DIRECTIONS FOR THIS TASK:
From the data below, please reproduce exactly everything from the line that contains "left eye: (589, 281)" down to the line that contains "right back paw: (773, 480)", with both ends included.
============================================================
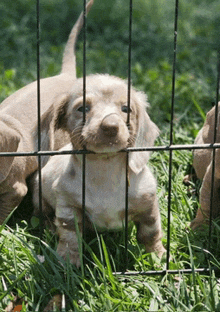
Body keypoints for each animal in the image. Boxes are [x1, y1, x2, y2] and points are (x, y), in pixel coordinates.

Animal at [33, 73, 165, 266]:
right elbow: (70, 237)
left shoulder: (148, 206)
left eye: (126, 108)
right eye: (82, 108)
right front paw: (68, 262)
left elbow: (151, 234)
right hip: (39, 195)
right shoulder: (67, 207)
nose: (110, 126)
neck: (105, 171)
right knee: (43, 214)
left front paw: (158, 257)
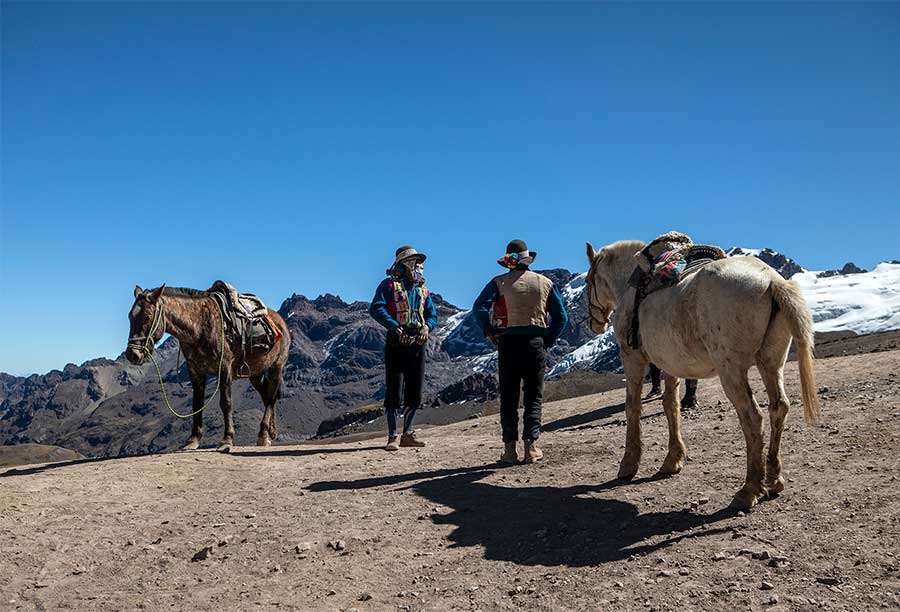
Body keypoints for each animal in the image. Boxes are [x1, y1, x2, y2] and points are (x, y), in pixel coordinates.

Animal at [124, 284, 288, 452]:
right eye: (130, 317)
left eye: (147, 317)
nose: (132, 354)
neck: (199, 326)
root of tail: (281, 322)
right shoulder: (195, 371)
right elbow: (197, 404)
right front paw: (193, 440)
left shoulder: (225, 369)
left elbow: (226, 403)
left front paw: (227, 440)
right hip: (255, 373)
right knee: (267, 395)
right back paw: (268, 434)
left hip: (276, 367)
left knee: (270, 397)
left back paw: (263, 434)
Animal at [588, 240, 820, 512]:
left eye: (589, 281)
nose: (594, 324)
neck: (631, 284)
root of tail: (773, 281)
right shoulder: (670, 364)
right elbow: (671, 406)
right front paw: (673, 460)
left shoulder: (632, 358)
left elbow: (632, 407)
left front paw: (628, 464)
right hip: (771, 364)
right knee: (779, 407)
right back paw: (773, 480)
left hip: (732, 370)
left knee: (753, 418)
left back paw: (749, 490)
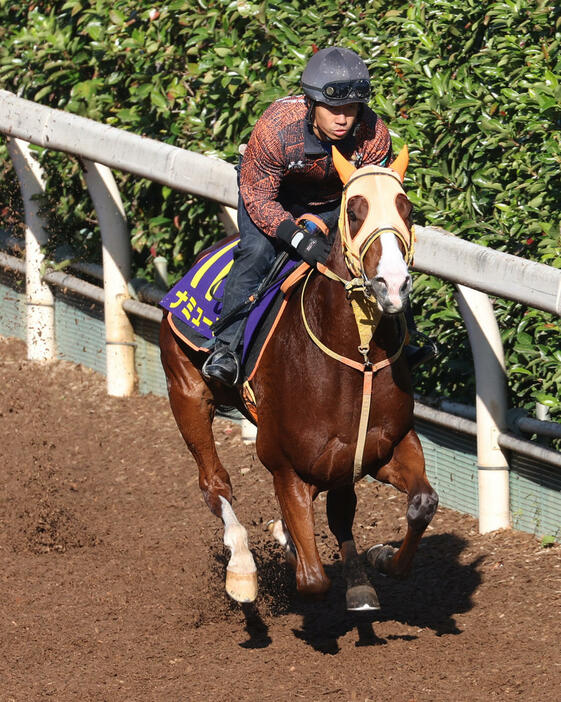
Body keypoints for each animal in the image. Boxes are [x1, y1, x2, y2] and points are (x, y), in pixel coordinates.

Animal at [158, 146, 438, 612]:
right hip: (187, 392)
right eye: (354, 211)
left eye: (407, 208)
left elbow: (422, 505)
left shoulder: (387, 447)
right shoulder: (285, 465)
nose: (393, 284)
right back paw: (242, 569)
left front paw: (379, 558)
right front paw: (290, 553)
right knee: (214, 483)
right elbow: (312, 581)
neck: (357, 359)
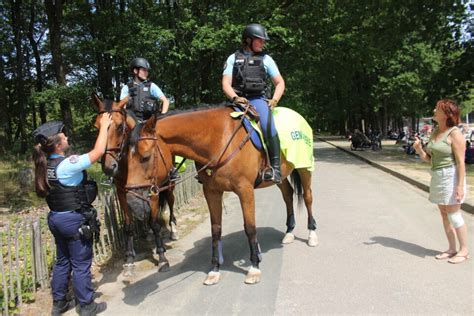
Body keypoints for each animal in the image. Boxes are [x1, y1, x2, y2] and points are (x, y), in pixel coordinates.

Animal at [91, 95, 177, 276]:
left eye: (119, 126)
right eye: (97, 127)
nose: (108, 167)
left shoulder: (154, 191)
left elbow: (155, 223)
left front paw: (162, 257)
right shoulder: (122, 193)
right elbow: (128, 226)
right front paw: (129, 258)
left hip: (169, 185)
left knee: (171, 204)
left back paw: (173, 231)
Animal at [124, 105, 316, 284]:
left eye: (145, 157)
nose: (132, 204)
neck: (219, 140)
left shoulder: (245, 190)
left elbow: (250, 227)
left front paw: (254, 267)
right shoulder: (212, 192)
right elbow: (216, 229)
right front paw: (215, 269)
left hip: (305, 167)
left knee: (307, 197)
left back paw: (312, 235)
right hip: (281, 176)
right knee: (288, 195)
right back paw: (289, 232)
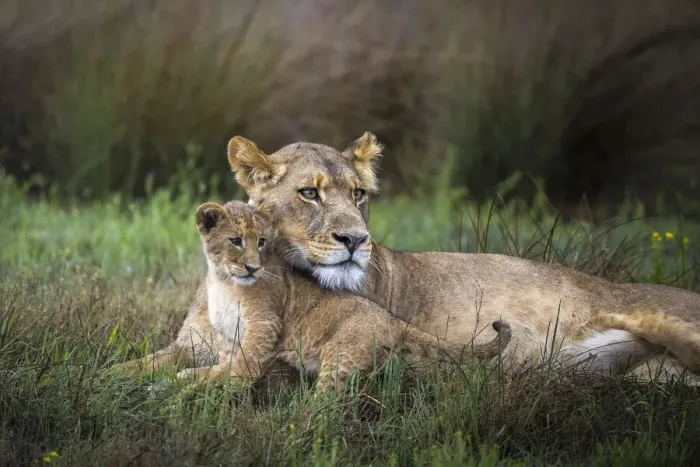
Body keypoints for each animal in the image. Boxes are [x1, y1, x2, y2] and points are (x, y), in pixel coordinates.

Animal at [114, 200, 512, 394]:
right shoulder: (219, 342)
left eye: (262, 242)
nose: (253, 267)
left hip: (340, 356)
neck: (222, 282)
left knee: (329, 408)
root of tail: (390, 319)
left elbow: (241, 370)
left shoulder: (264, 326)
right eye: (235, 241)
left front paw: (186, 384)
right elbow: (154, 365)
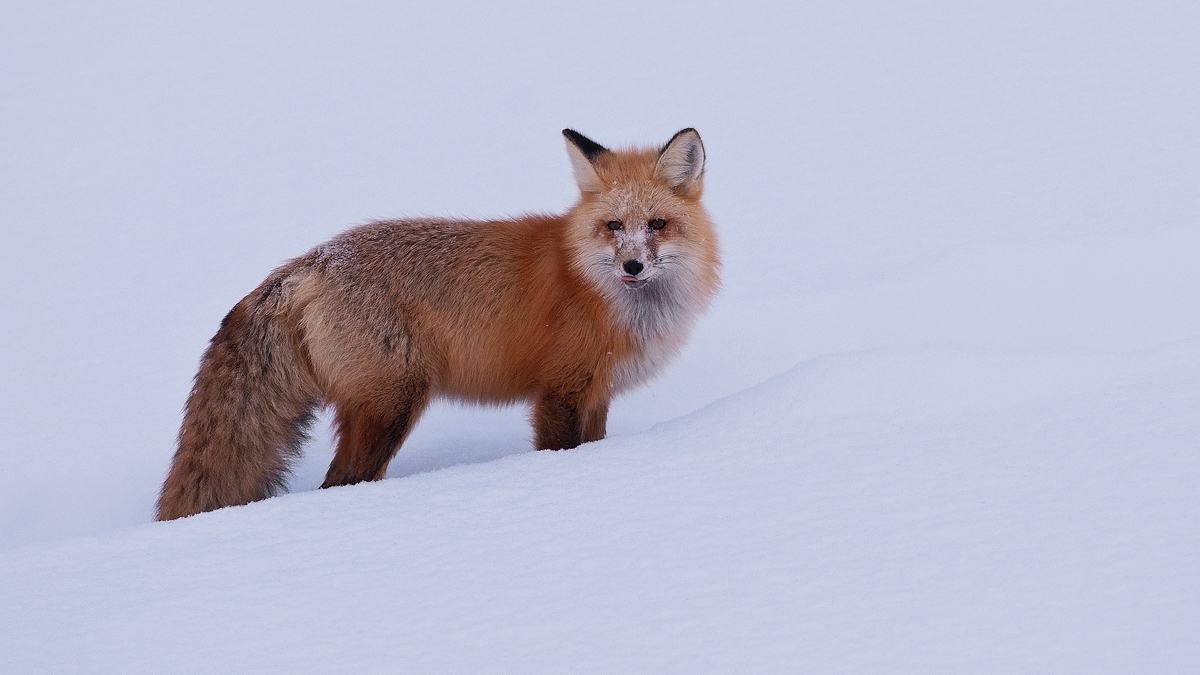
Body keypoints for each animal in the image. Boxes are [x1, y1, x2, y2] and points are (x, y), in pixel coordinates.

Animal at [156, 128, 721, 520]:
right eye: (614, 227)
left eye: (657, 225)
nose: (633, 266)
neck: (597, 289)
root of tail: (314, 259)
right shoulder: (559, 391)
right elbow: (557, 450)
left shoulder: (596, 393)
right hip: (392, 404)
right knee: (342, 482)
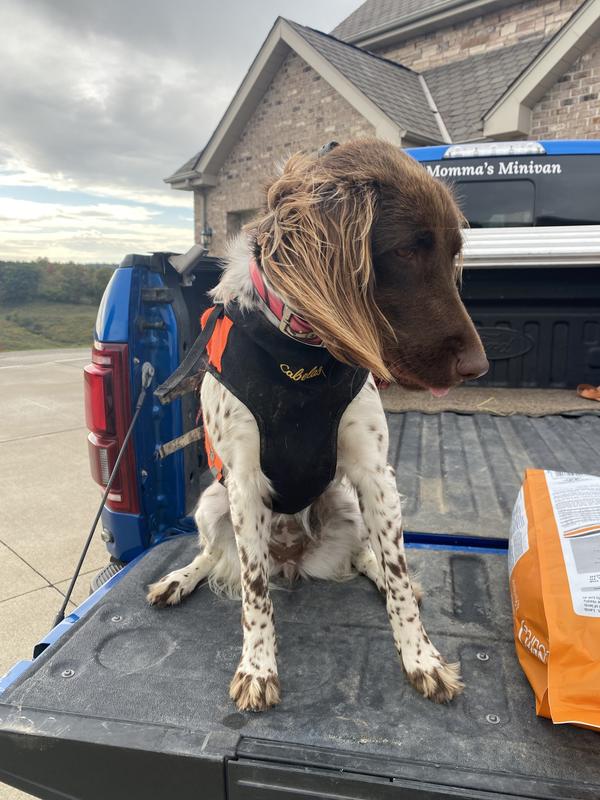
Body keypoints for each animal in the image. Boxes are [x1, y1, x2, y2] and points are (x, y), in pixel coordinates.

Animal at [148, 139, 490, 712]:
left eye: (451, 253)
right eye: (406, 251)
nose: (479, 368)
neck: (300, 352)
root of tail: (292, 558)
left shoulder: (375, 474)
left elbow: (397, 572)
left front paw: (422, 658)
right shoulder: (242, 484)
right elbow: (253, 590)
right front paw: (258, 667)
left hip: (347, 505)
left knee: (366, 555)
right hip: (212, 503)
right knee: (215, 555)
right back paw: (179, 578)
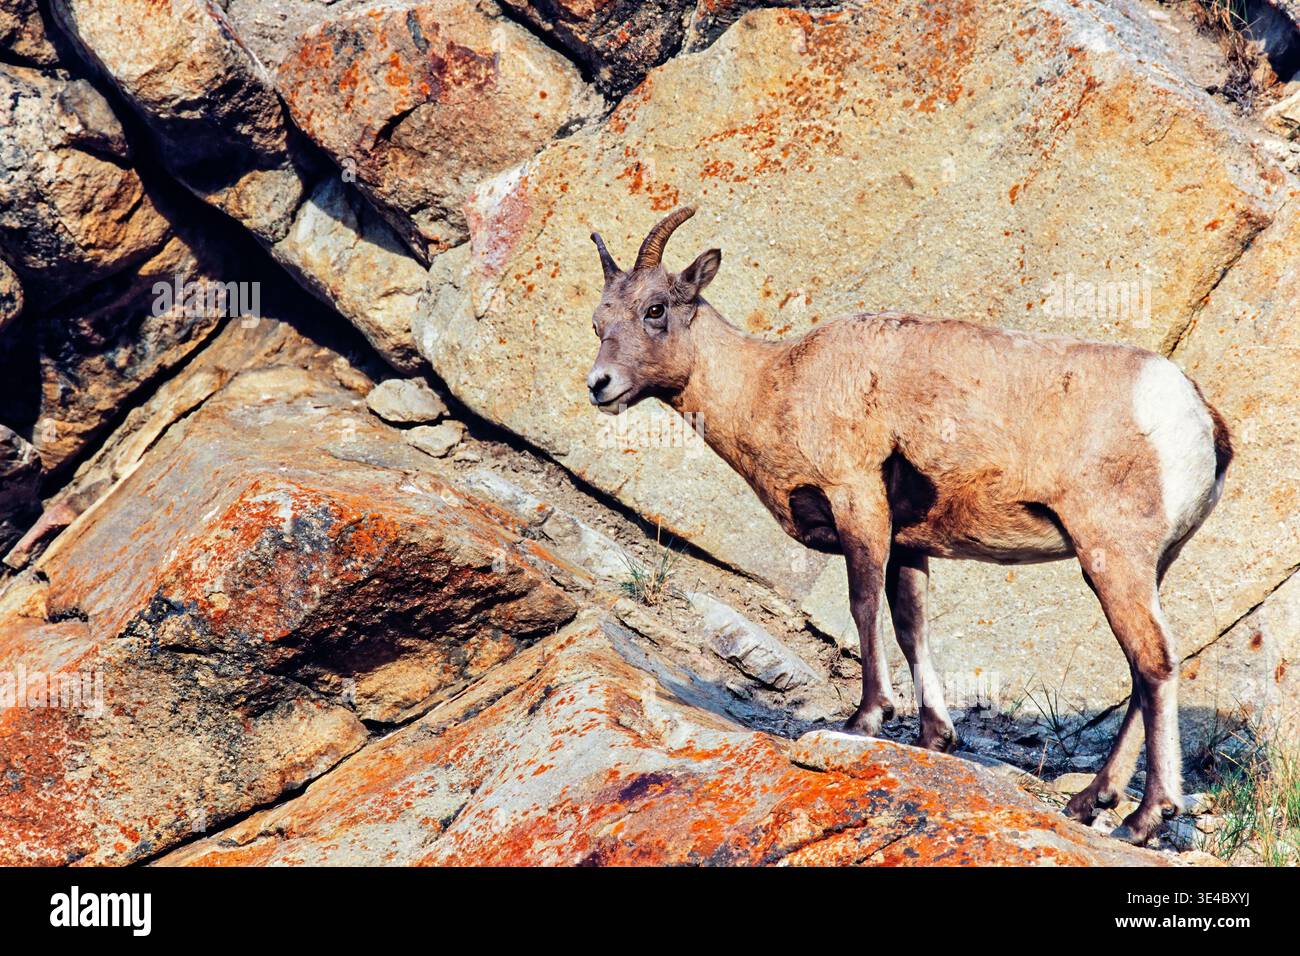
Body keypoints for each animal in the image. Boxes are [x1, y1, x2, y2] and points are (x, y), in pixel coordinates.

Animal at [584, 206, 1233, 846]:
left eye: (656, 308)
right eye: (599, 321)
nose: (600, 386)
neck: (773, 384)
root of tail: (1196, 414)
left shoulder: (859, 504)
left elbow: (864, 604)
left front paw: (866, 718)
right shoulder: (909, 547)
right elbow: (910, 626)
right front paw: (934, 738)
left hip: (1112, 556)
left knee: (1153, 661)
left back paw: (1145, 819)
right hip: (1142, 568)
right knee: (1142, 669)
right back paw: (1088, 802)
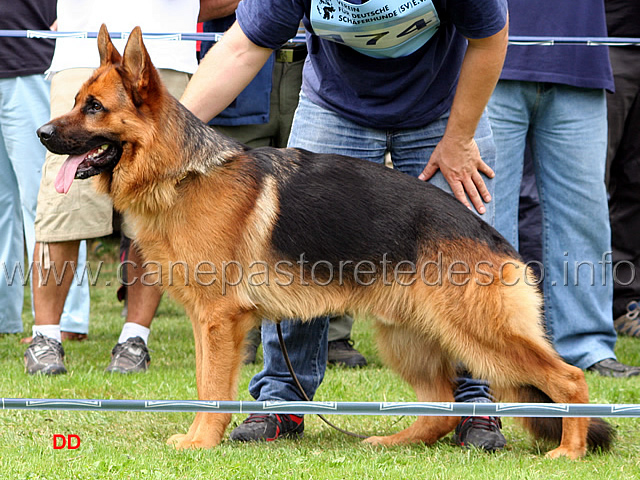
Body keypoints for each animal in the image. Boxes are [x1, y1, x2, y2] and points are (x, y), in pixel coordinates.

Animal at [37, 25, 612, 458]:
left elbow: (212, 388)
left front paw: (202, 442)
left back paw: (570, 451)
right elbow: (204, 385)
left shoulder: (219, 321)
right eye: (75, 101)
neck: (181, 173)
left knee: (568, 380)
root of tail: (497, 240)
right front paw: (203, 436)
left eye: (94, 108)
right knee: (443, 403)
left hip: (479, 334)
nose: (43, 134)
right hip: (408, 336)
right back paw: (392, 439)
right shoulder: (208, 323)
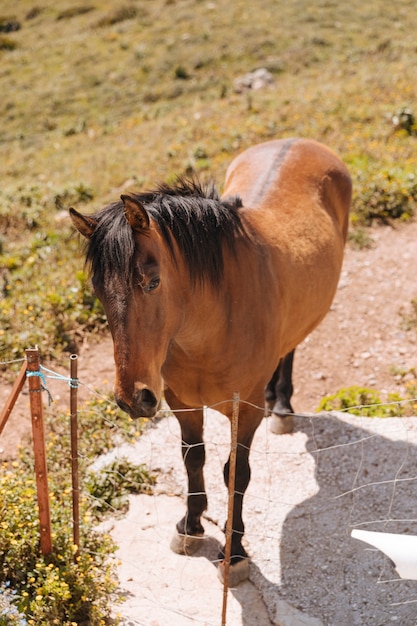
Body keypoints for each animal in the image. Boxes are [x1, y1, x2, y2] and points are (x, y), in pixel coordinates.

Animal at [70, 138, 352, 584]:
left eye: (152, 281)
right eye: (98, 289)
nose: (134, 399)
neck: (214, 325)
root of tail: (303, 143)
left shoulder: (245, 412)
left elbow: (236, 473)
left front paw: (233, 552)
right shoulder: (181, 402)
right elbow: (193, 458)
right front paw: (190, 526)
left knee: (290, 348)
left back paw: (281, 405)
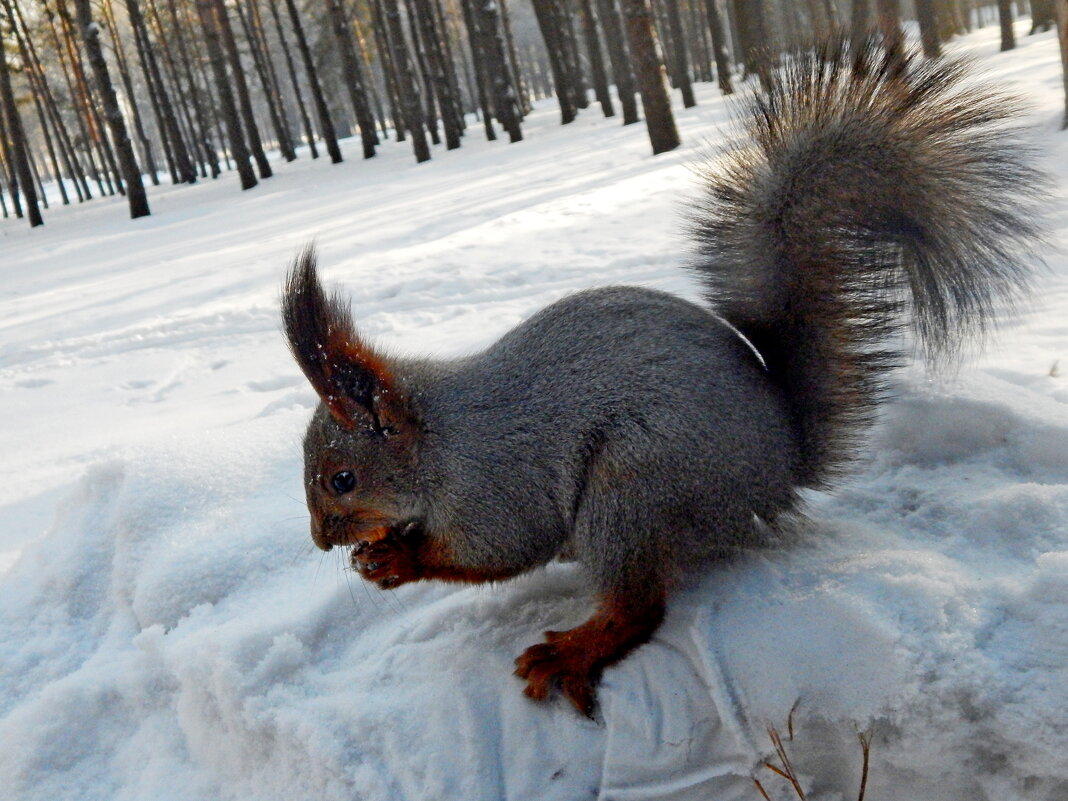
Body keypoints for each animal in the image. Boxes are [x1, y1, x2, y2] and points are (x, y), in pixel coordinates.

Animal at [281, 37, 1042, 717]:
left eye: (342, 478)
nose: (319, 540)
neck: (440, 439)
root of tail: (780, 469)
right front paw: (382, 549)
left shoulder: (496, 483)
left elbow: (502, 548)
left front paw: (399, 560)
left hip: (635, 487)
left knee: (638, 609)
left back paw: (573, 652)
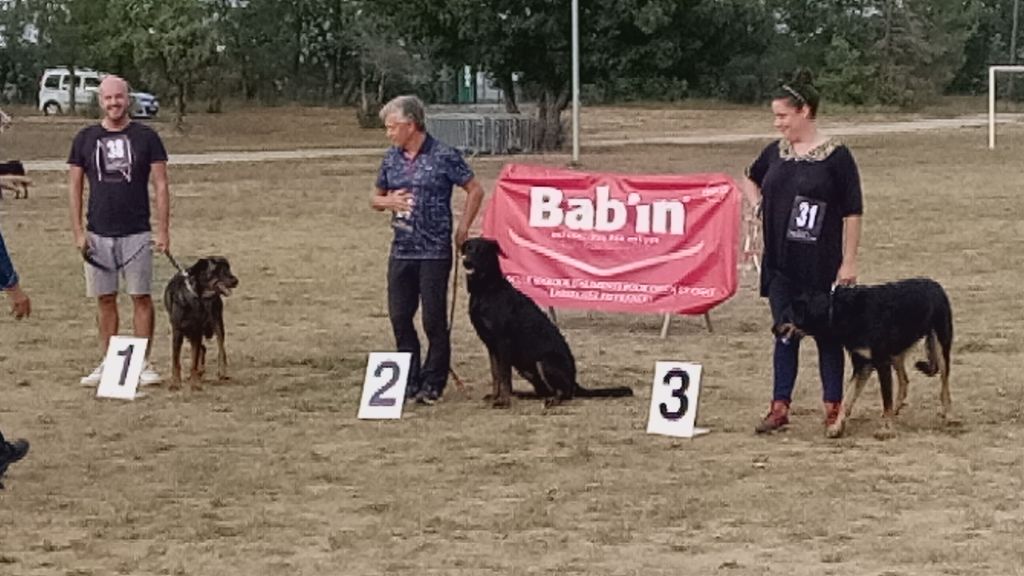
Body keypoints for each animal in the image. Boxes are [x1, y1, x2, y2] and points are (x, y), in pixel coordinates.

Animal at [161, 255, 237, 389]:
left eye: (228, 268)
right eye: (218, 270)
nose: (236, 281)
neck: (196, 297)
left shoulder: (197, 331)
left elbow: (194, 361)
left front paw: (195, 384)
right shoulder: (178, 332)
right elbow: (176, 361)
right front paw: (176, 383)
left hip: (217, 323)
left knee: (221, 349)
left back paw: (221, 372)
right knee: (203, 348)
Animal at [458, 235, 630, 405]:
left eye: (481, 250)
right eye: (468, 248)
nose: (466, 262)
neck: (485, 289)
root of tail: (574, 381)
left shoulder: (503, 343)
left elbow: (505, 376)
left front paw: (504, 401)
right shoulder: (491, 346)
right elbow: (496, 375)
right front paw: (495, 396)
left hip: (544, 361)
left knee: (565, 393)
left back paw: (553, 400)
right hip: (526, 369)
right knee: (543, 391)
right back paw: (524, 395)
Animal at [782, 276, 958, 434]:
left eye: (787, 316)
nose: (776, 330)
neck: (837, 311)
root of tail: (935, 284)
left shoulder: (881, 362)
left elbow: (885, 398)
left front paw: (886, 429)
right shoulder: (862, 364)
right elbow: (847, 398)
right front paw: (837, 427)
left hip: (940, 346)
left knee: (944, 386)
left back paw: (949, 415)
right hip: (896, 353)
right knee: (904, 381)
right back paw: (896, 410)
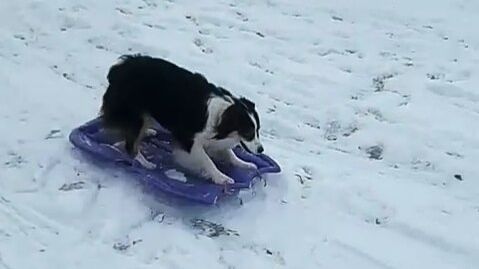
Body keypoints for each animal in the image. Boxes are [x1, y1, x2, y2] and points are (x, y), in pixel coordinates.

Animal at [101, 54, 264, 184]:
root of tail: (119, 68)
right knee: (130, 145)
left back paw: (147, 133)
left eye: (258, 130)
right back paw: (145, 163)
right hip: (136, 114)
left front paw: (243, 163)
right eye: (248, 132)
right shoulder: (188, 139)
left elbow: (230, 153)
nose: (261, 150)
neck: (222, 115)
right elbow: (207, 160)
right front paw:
============================================================
RESULT BELOW:
left eye: (589, 281)
nose: (594, 324)
neck: (631, 284)
root of tail: (773, 281)
right shoulder: (670, 364)
right elbow: (671, 406)
right front paw: (673, 460)
left shoulder: (632, 358)
left elbow: (632, 407)
left front paw: (628, 464)
right hip: (771, 364)
right knee: (779, 407)
right back paw: (773, 480)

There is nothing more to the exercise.